Virtual CFOs are a relatively new phenomenon, spurred on by increasing digital accessibility and the demand for business advisory on a budget. However, some virtual CFOs have already distinguished themselves from their peers in terms of quality.
We’ve put together the points of difference that will help you pick the right virtual CFO for your business. These are the factors that you need to consider:
1. CFO qualities
Here’s a secret about a virtual CFO skillset: it is much the same as a regular CFO. They need to have great soft skills, lots of experience, plenty of knowledge both inside and outside of your industry and, of course, a solid formal education.
You can check out the specifics of what makes a great CFO here, but here’s a quick summary:
- They should be working as leaders,
- They should have at least bachelor’s degree in accounting or finance; preferably a masters in business administration,
- They should be familiar with your industry and more specifically your company and its processes and structure, and,
- They should be adaptable and generally agile.
2. Buddy system
Your virtual CFO tends to actually be a team of experts, rather than a single general operator.
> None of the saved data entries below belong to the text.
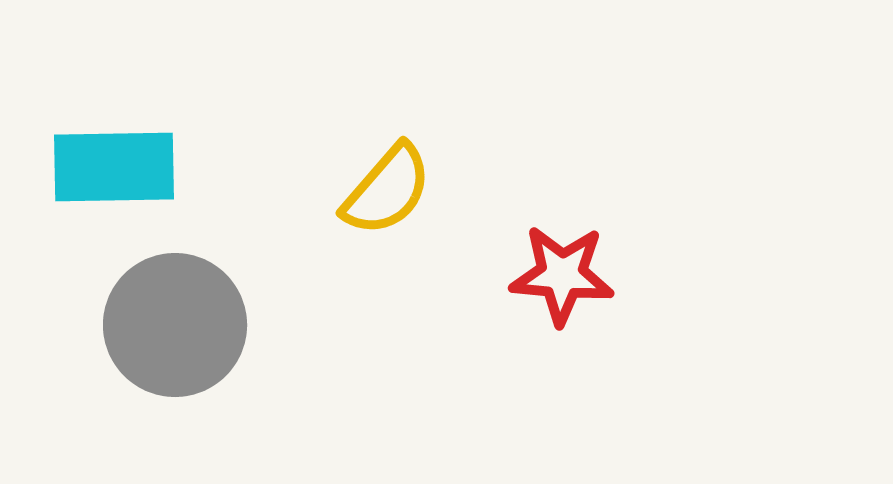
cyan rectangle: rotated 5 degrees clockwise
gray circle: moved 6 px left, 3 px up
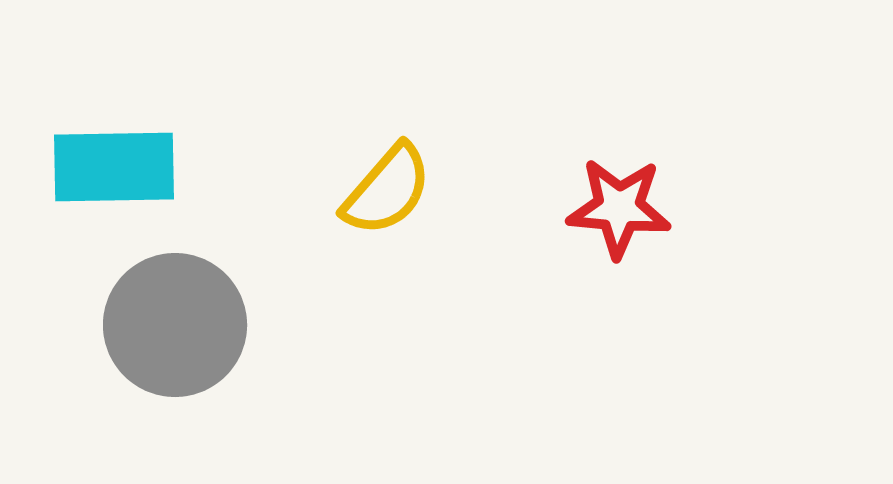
red star: moved 57 px right, 67 px up
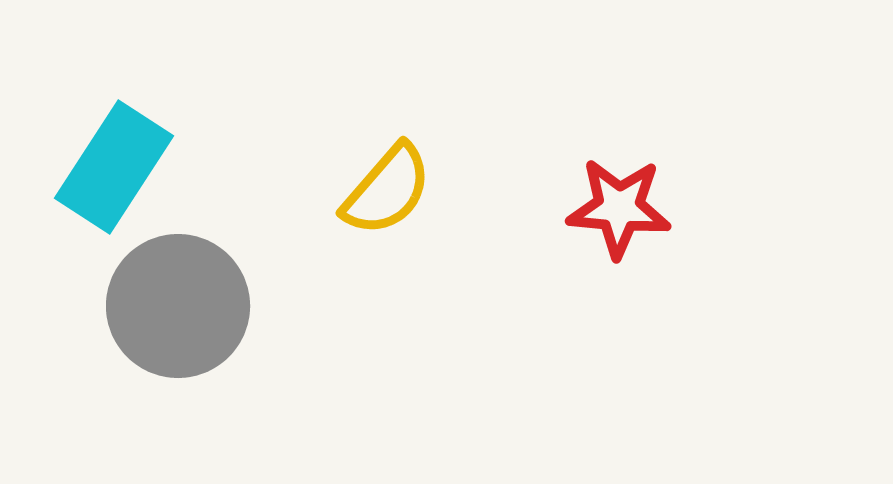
cyan rectangle: rotated 56 degrees counterclockwise
gray circle: moved 3 px right, 19 px up
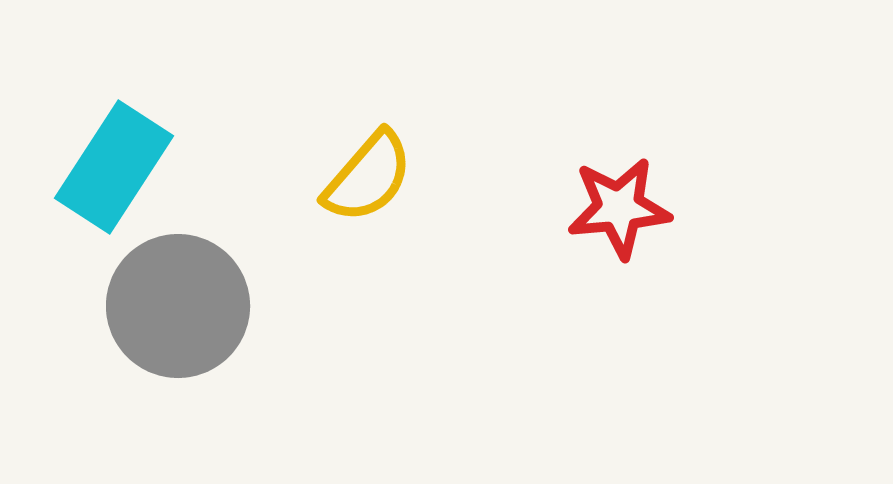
yellow semicircle: moved 19 px left, 13 px up
red star: rotated 10 degrees counterclockwise
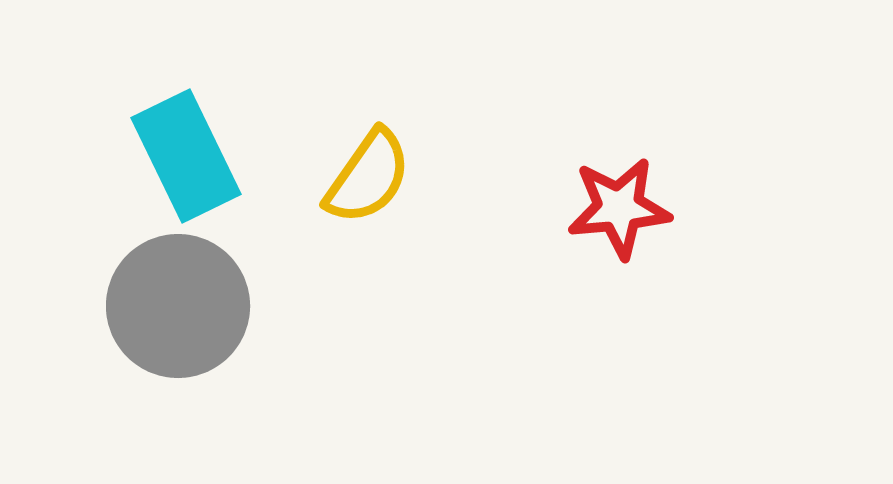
cyan rectangle: moved 72 px right, 11 px up; rotated 59 degrees counterclockwise
yellow semicircle: rotated 6 degrees counterclockwise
Clearly there is a leader making the strategic decisions but having the all-round skills of the team available when you need it is great for your business, as you don’t have to worry about your CFO going on leave or getting sick, leaving your enterprise stuck up a creek without a paddle.
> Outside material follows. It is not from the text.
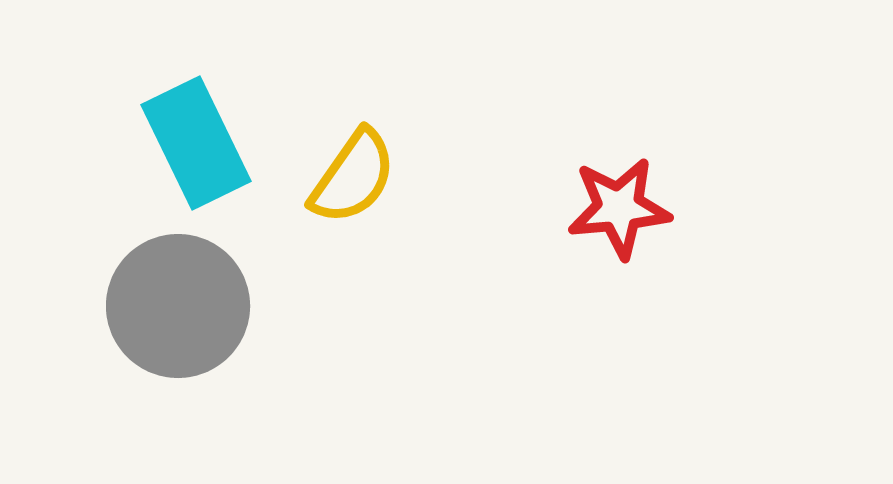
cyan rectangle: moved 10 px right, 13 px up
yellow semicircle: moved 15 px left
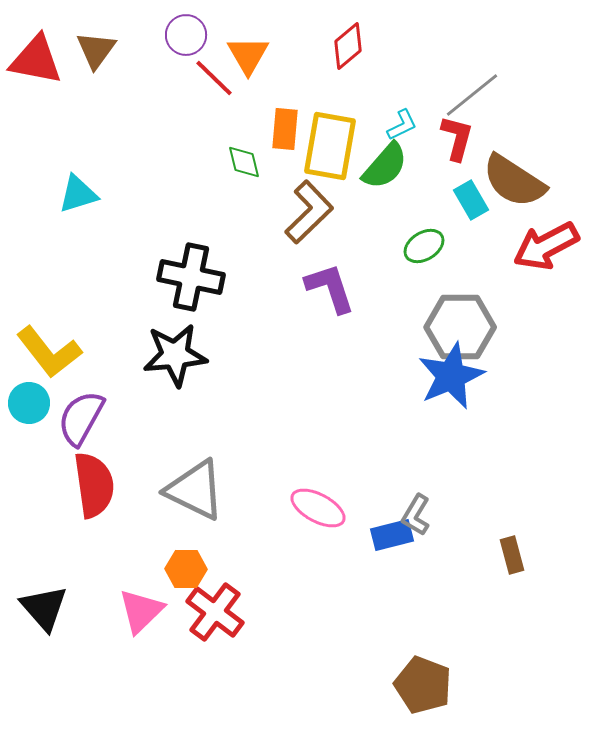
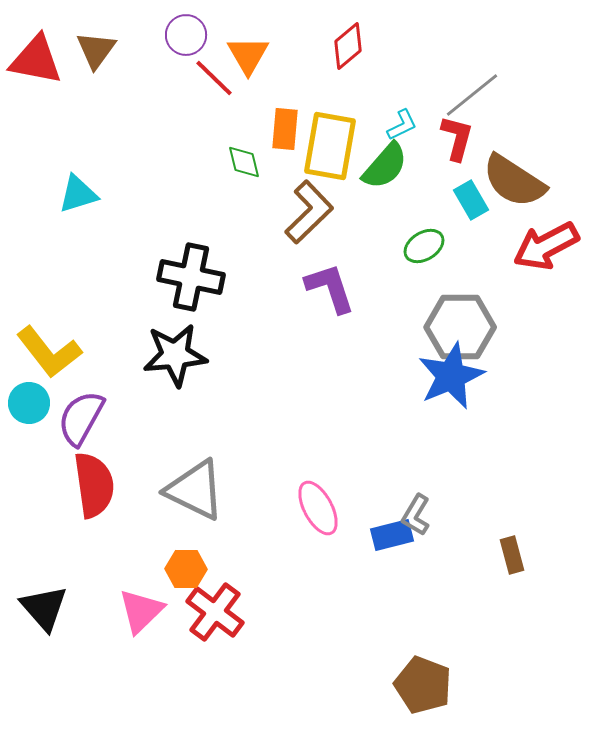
pink ellipse: rotated 34 degrees clockwise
Your virtual CFO tends to actually be a team of experts, rather than a single general operator.
However, you will tend to work with one team member more than others, which is why the best virtual CFO teams have a “buddy system”: your daily contact will have another CFO shadowing them, learning your business alongside them.
This way, if your regular CFO is unavailable on one of the 5 days a year on average that people are absent, you have a backup. When you’re choosing a virtual CFO service, make sure this buddy system is in place to ensure consistency.
3. Technological savvy
No executive in the modern age can get away without being at least moderately technologically savvy, but that goes double for virtual CFOs. The entire operation is based on the latest and greatest digital technology, so working with a service that doesn’t emphasise that is defeating the point entirely.
The entire operation is based on the latest and greatest digital technology, so working with a service that doesn’t emphasise that is defeating the point entirely.
You need to be on the lookout for a service that can provide you with a solution that is easy to use, but still expert enough to provide real insights. You’ll probably see most virtual CFOs using some form of cloud computing as well, something that has become very popular in New Zealand (one in five NZ businesses have already integrated the cloud into their organisation). Choosing the right accounting software is vital to producing meaningful reports for decision making.
Accessible solutions and cloud computing. These are the keywords to keep an eye out for. But we’ll add a third: solid infrastructure. It’s pointless to have a virtual CFO if their digital infrastructure is slow and prone to crashing. Ask about their own computing systems to ensure that they are up to the task of providing their service at peak efficiency.
In short, a great virtual CFO has many of the same qualities as a regular CFO: expertise, confidence, leadership and experience. But they should also have the service structure to ensure consistency, as well as the technology aptitude and attitude to keep their business (and yours) forward-facing.